(Saved data entries)
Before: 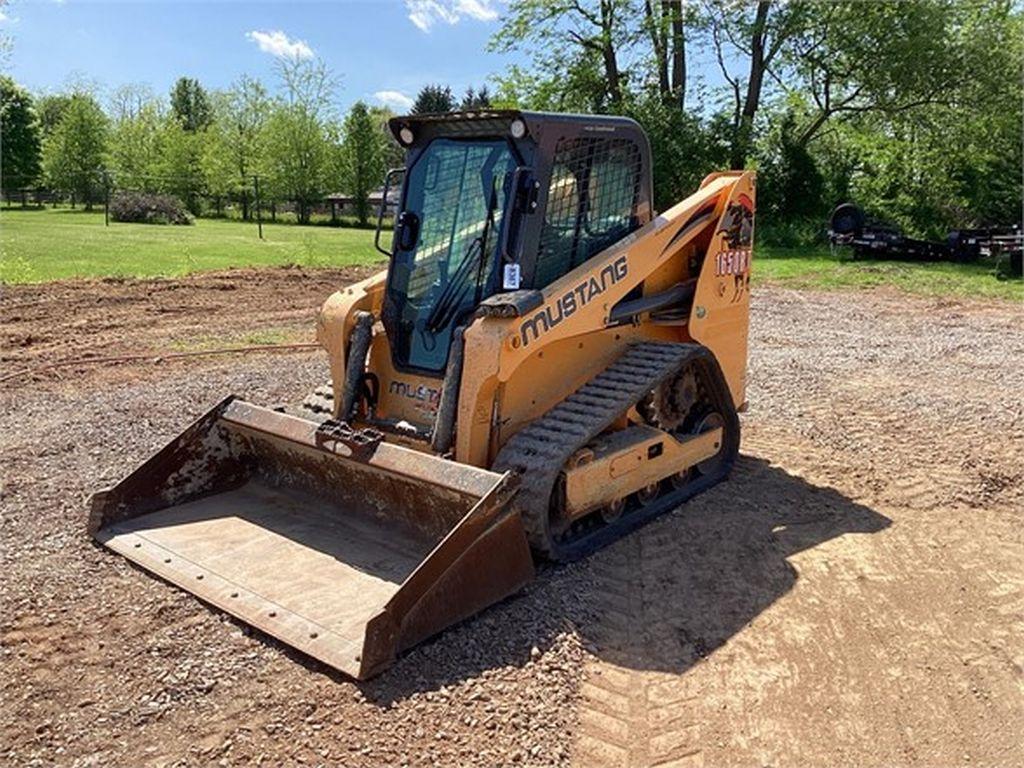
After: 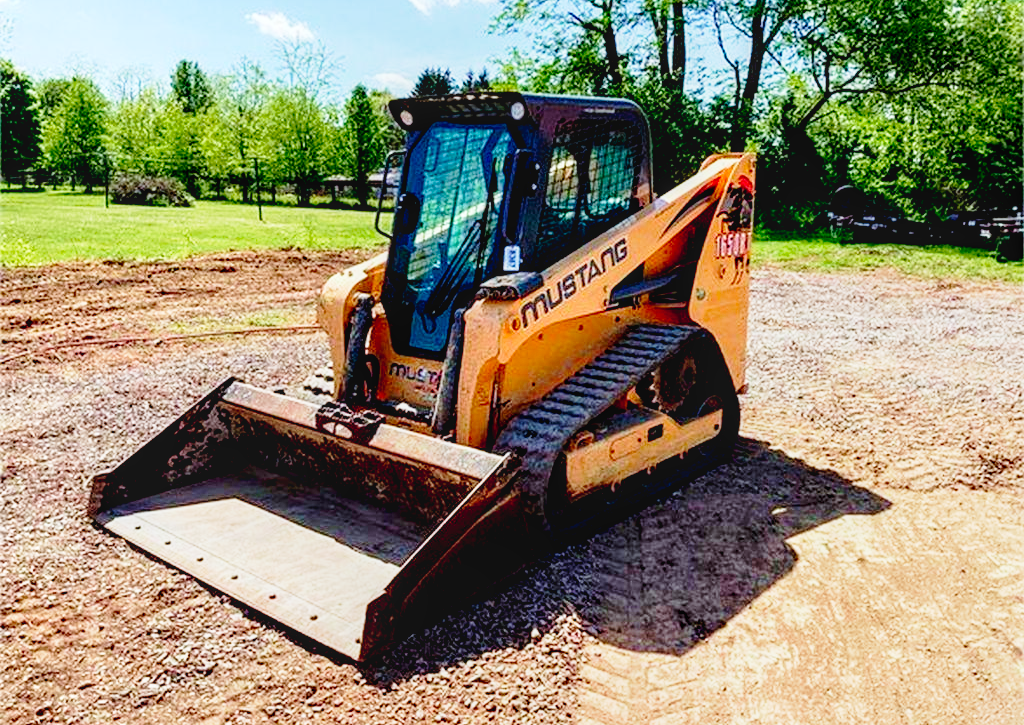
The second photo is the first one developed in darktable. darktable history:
crop and rotate: top 2.385%, bottom 3.144%
base curve: curves: ch0 [(0, 0) (0.028, 0.03) (0.121, 0.232) (0.46, 0.748) (0.859, 0.968) (1, 1)], preserve colors none
velvia: on, module defaults
color calibration: output R [0.946, 0.065, -0.013, 0], output G [-0.246, 1.264, -0.017, 0], output B [0.046, -0.098, 1.05, 0], x 0.354, y 0.367, temperature 4712.05 K
local contrast: detail 113%
exposure: black level correction 0.024, exposure 0.181 EV, compensate exposure bias true, compensate highlight preservation false
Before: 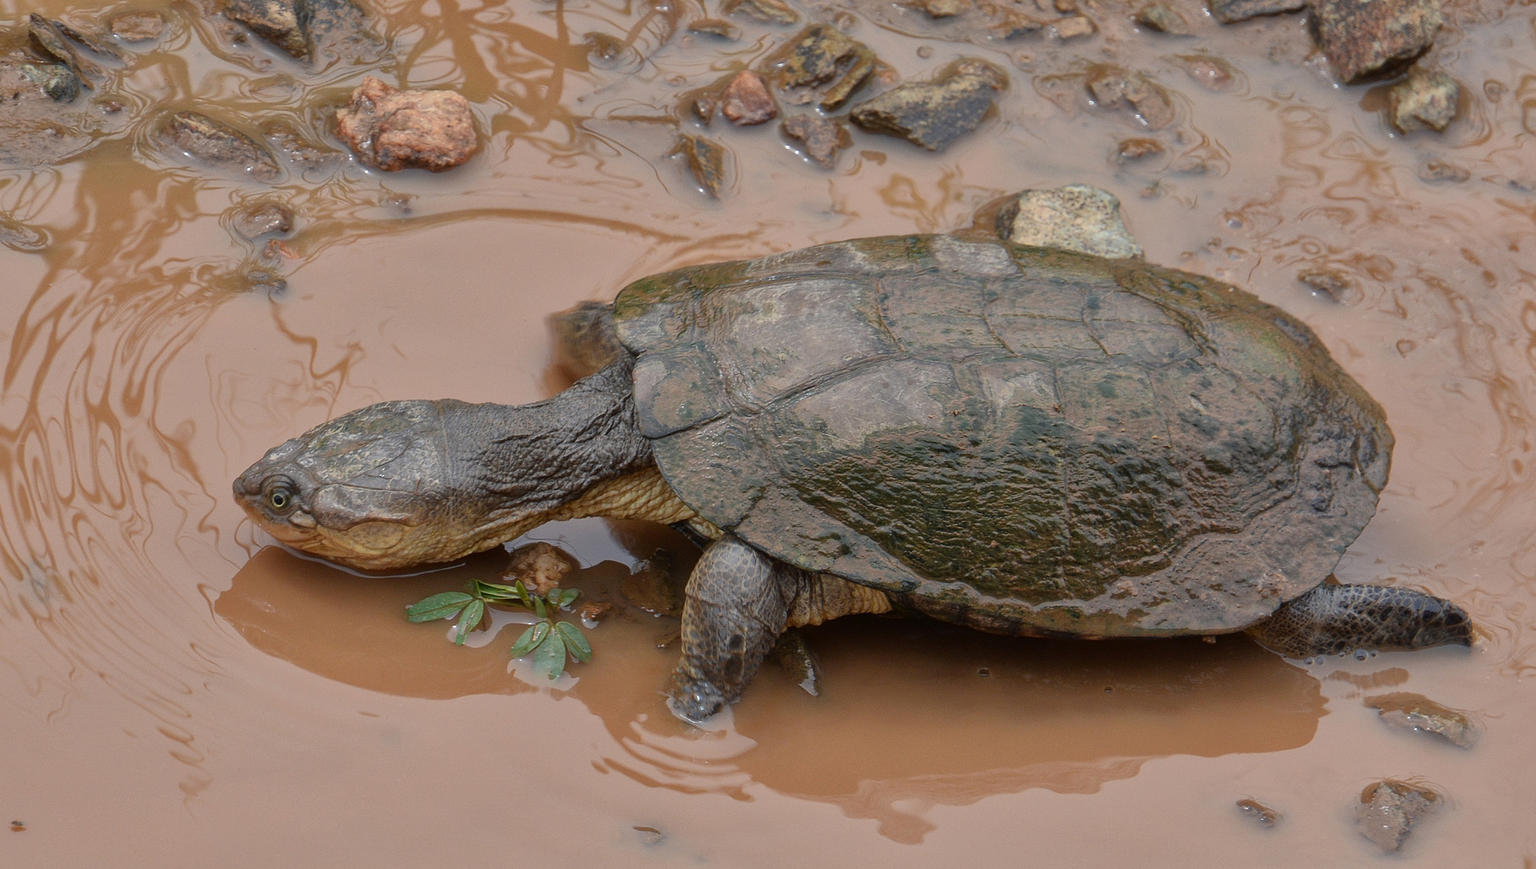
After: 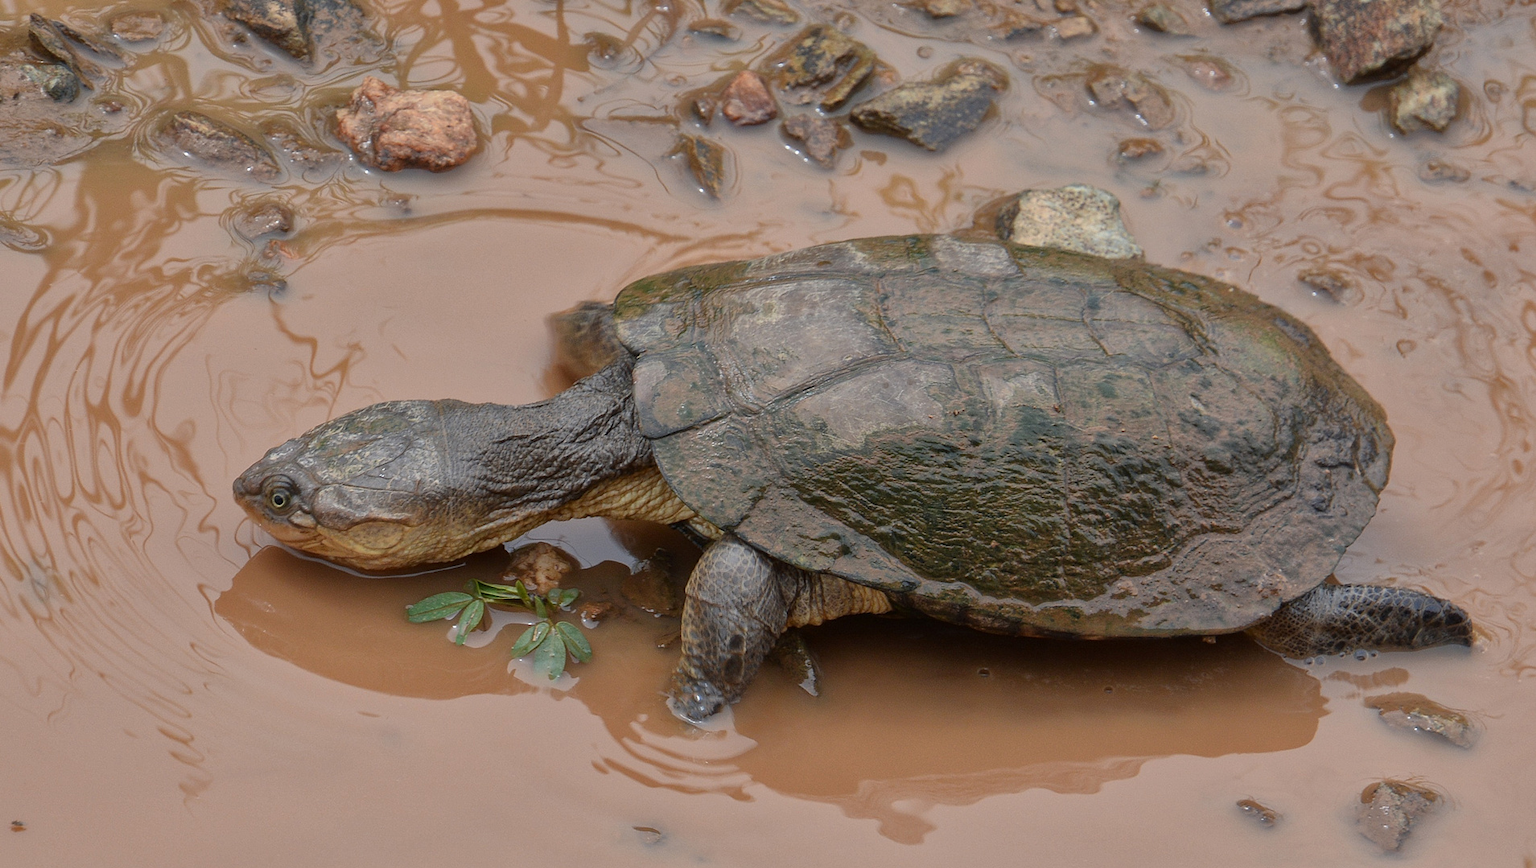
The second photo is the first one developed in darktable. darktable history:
local contrast: mode bilateral grid, contrast 15, coarseness 35, detail 104%, midtone range 0.2
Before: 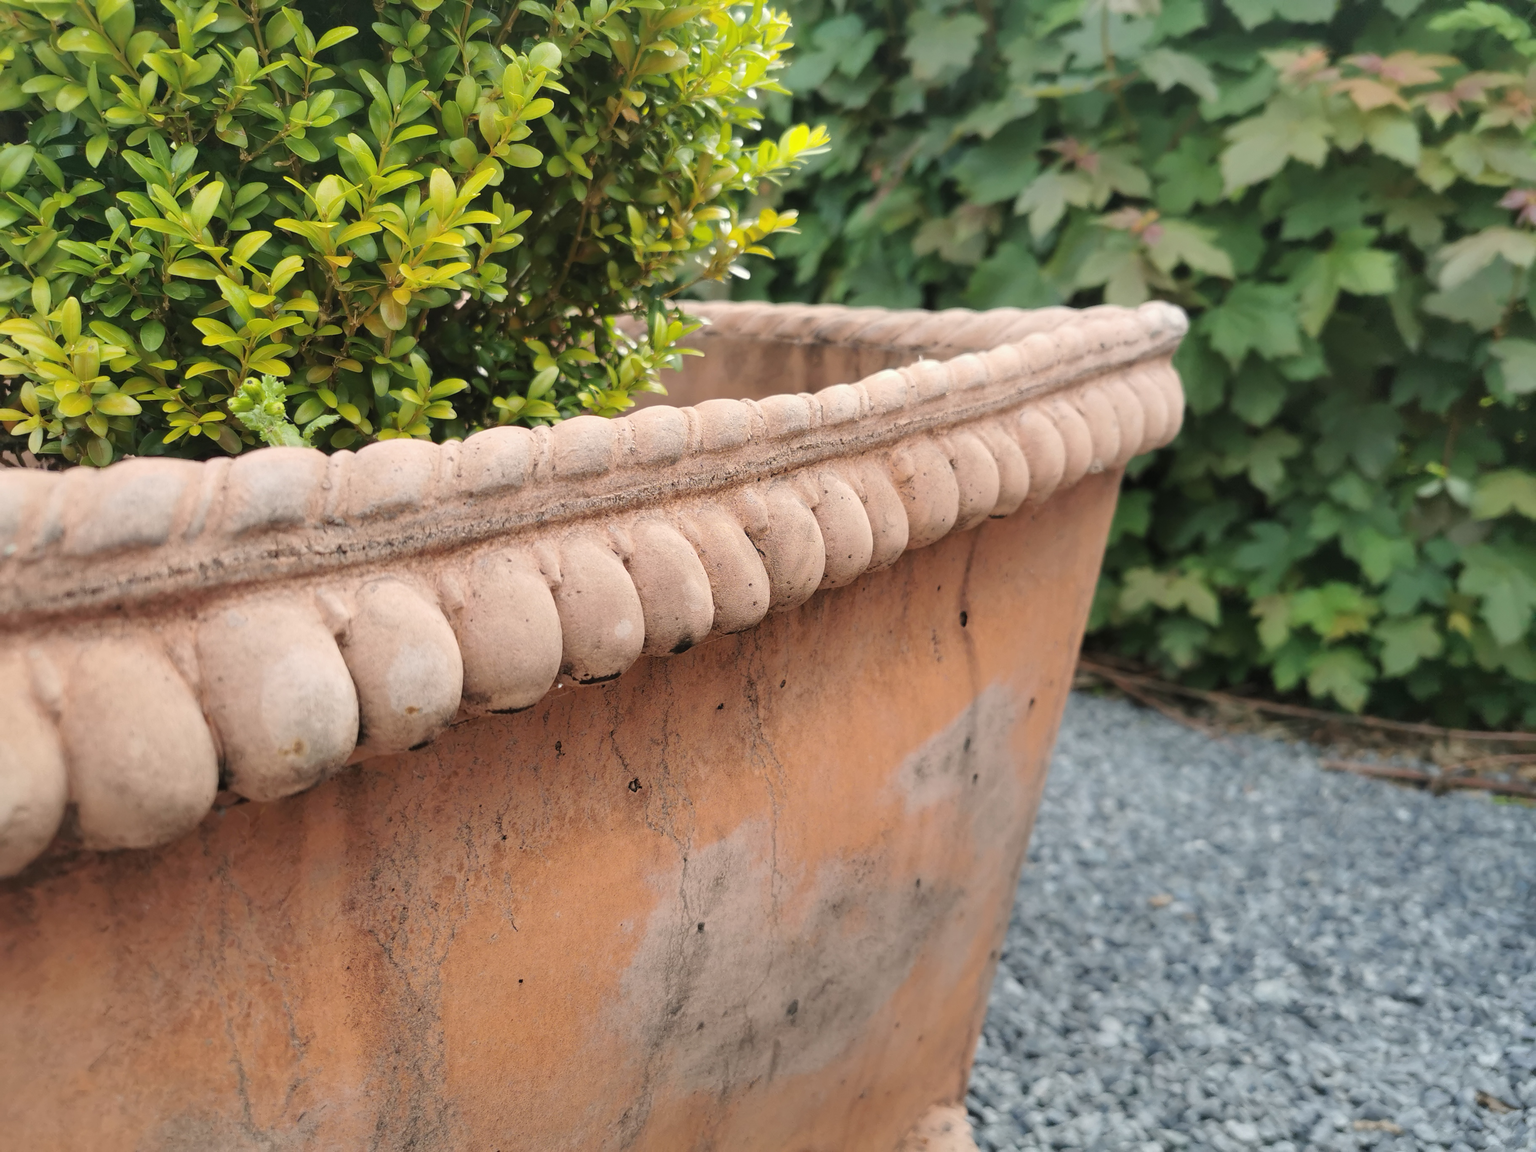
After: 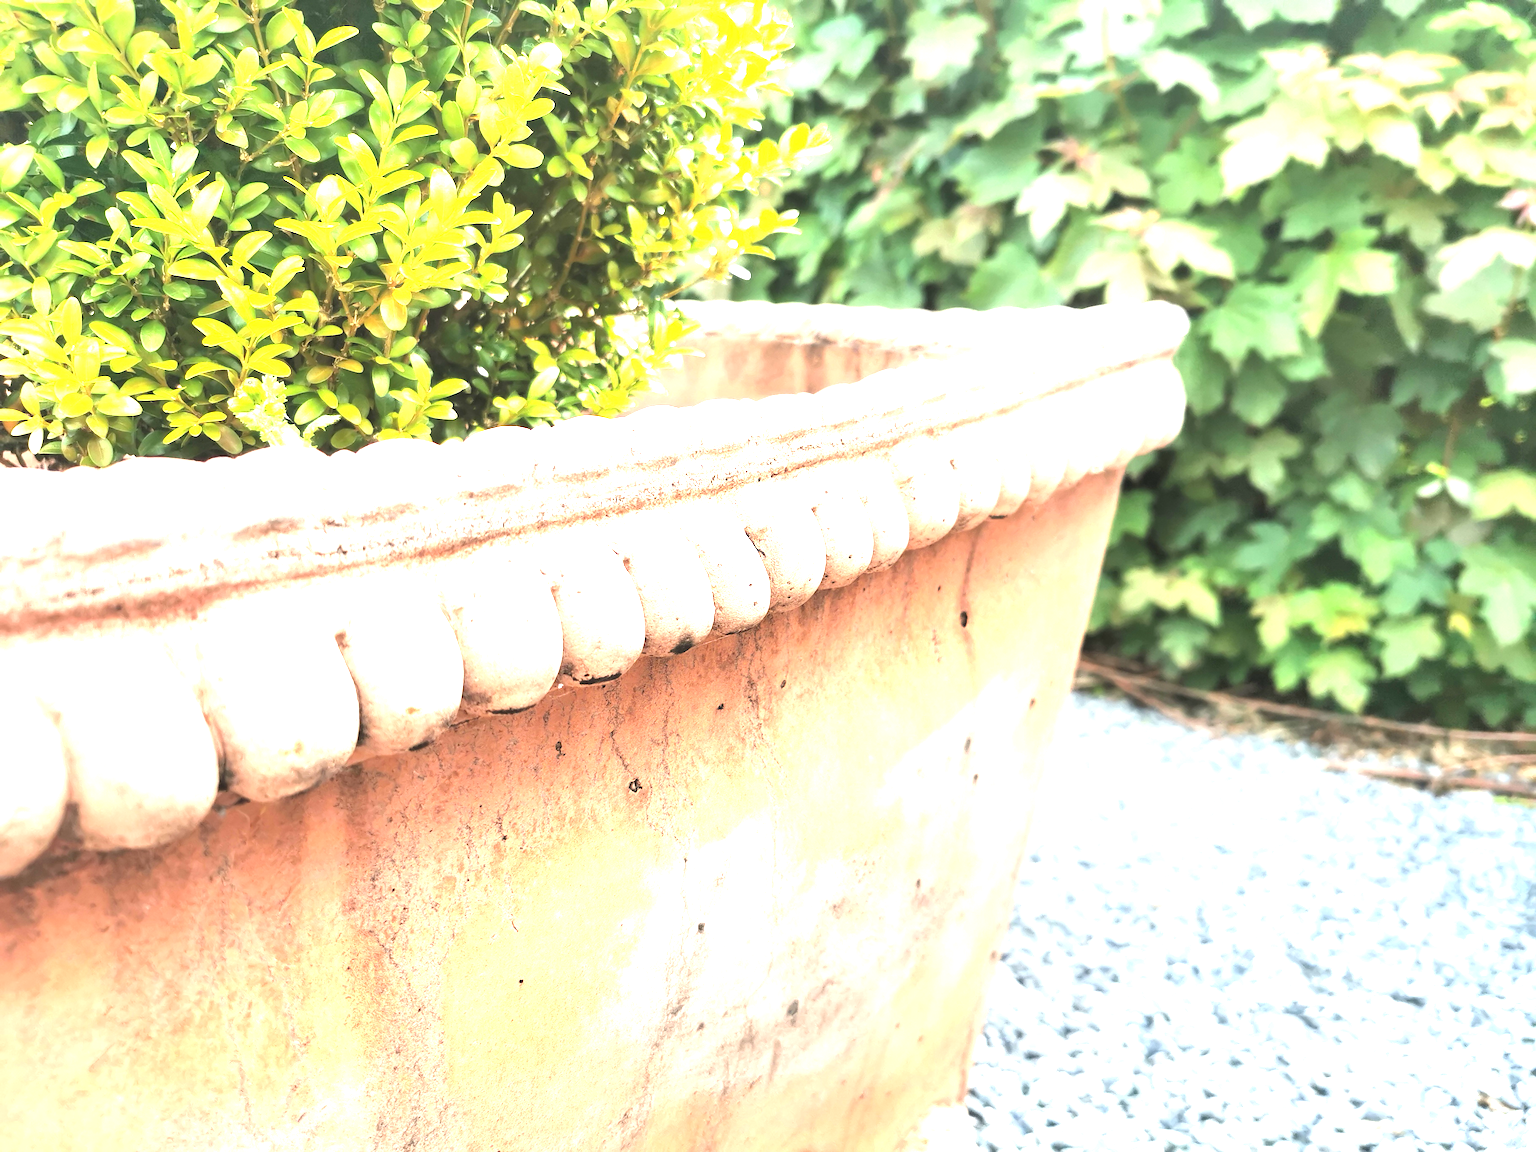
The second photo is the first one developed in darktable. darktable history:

** What is asked **
Return every one of the rows above verbatim, omitting the pictures.

** Finished answer **
Before: 
After: 
The second photo is the first one developed in darktable. darktable history:
crop and rotate: top 2.385%, bottom 3.144%
base curve: curves: ch0 [(0, 0) (0.028, 0.03) (0.121, 0.232) (0.46, 0.748) (0.859, 0.968) (1, 1)], preserve colors none
velvia: on, module defaults
color calibration: output R [0.946, 0.065, -0.013, 0], output G [-0.246, 1.264, -0.017, 0], output B [0.046, -0.098, 1.05, 0], x 0.354, y 0.367, temperature 4712.05 K
local contrast: detail 113%
exposure: black level correction 0.024, exposure 0.181 EV, compensate exposure bias true, compensate highlight preservation false
Before: 
After: 
The second photo is the first one developed in darktable. darktable history:
local contrast: mode bilateral grid, contrast 15, coarseness 35, detail 104%, midtone range 0.2
Before: 
After: 
The second photo is the first one developed in darktable. darktable history:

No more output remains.